* _What the task requires_: Write out every line of the data below exactly as given.

↓↓↓

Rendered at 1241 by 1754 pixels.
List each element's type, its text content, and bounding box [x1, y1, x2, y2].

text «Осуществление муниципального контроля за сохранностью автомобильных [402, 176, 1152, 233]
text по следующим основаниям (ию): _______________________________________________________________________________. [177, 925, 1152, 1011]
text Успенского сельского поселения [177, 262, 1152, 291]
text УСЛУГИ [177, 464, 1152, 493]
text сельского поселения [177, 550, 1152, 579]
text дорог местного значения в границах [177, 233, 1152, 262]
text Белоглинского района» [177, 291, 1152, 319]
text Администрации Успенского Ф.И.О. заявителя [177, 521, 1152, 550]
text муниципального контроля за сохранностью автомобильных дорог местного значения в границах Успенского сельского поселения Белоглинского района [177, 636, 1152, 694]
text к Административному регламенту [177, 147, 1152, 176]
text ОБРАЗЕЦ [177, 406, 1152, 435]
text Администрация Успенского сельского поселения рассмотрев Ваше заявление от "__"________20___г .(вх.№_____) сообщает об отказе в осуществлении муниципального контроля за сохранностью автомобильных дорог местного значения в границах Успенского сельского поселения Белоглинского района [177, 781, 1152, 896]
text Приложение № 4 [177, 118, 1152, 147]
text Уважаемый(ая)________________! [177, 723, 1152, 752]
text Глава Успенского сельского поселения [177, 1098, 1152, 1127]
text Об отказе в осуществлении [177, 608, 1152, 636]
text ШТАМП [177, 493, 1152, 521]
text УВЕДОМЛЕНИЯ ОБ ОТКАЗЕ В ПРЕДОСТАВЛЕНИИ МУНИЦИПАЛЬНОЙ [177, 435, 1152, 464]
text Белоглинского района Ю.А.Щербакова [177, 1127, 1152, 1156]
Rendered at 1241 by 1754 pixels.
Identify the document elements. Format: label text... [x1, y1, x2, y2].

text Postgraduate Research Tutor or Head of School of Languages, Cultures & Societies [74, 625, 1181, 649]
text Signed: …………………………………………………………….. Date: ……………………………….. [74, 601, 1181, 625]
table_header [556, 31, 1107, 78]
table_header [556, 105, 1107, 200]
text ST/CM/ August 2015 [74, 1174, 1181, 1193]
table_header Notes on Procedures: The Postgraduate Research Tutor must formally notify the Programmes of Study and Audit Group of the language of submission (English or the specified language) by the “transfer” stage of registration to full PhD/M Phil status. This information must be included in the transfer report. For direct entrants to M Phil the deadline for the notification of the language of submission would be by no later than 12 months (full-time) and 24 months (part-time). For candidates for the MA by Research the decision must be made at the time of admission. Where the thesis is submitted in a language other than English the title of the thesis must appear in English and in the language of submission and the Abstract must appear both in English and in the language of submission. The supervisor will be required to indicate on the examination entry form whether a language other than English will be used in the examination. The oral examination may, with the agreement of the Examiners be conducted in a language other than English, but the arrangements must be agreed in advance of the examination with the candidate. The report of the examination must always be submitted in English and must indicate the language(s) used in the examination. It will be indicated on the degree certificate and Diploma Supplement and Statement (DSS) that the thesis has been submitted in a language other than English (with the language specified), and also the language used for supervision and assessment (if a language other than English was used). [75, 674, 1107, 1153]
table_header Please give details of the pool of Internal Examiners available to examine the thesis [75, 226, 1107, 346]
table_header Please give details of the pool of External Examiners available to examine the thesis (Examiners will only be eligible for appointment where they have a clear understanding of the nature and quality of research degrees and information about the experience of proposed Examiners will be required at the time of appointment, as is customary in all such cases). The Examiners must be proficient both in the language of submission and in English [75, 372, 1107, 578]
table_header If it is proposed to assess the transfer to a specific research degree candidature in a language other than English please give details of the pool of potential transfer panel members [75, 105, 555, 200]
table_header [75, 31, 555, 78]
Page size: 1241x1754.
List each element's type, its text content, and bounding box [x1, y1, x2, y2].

↑↑↑

* _Solution to this exercise_:
Rendered at 1241 by 1754 pixels.
List each element's type, its text content, and bounding box [x1, y1, x2, y2].

text «Осуществление муниципального контроля за сохранностью автомобильных [402, 176, 1152, 233]
text по следующим основаниям (ию): _______________________________________________________________________________. [177, 925, 1152, 1011]
text Успенского сельского поселения [177, 262, 1152, 291]
text УСЛУГИ [177, 464, 1152, 493]
text сельского поселения [177, 550, 1152, 579]
text дорог местного значения в границах [177, 233, 1152, 262]
text Белоглинского района» [177, 291, 1152, 319]
text Администрации Успенского Ф.И.О. заявителя [177, 521, 1152, 550]
text муниципального контроля за сохранностью автомобильных дорог местного значения в границах Успенского сельского поселения Белоглинского района [177, 636, 1152, 694]
text к Административному регламенту [177, 147, 1152, 176]
text ОБРАЗЕЦ [177, 406, 1152, 435]
text Администрация Успенского сельского поселения рассмотрев Ваше заявление от "__"________20___г .(вх.№_____) сообщает об отказе в осуществлении муниципального контроля за сохранностью автомобильных дорог местного значения в границах Успенского сельского поселения Белоглинского района [177, 781, 1152, 896]
text Приложение № 4 [177, 118, 1152, 147]
text Уважаемый(ая)________________! [177, 723, 1152, 752]
text Глава Успенского сельского поселения [177, 1098, 1152, 1127]
text Об отказе в осуществлении [177, 608, 1152, 636]
text ШТАМП [177, 493, 1152, 521]
text УВЕДОМЛЕНИЯ ОБ ОТКАЗЕ В ПРЕДОСТАВЛЕНИИ МУНИЦИПАЛЬНОЙ [177, 435, 1152, 464]
text Белоглинского района Ю.А.Щербакова [177, 1127, 1152, 1156]
Rendered at 1241 by 1754 pixels.
Identify the document elements. Format: label text... [x1, y1, x2, y2].

text Postgraduate Research Tutor or Head of School of Languages, Cultures & Societies [74, 625, 1181, 649]
text Signed: …………………………………………………………….. Date: ……………………………….. [74, 601, 1181, 625]
table_header [556, 31, 1107, 78]
table_header [556, 105, 1107, 200]
text ST/CM/ August 2015 [74, 1174, 1181, 1193]
table_header Notes on Procedures: The Postgraduate Research Tutor must formally notify the Programmes of Study and Audit Group of the language of submission (English or the specified language) by the “transfer” stage of registration to full PhD/M Phil status. This information must be included in the transfer report. For direct entrants to M Phil the deadline for the notification of the language of submission would be by no later than 12 months (full-time) and 24 months (part-time). For candidates for the MA by Research the decision must be made at the time of admission. Where the thesis is submitted in a language other than English the title of the thesis must appear in English and in the language of submission and the Abstract must appear both in English and in the language of submission. The supervisor will be required to indicate on the examination entry form whether a language other than English will be used in the examination. The oral examination may, with the agreement of the Examiners be conducted in a language other than English, but the arrangements must be agreed in advance of the examination with the candidate. The report of the examination must always be submitted in English and must indicate the language(s) used in the examination. It will be indicated on the degree certificate and Diploma Supplement and Statement (DSS) that the thesis has been submitted in a language other than English (with the language specified), and also the language used for supervision and assessment (if a language other than English was used). [75, 674, 1107, 1153]
table_header Please give details of the pool of Internal Examiners available to examine the thesis [75, 226, 1107, 346]
table_header Please give details of the pool of External Examiners available to examine the thesis (Examiners will only be eligible for appointment where they have a clear understanding of the nature and quality of research degrees and information about the experience of proposed Examiners will be required at the time of appointment, as is customary in all such cases). The Examiners must be proficient both in the language of submission and in English [75, 372, 1107, 578]
table_header If it is proposed to assess the transfer to a specific research degree candidature in a language other than English please give details of the pool of potential transfer panel members [75, 105, 555, 200]
table_header [75, 31, 555, 78]
Page size: 1241x1754.
List each element's type, its text content, and bounding box [x1, y1, x2, y2].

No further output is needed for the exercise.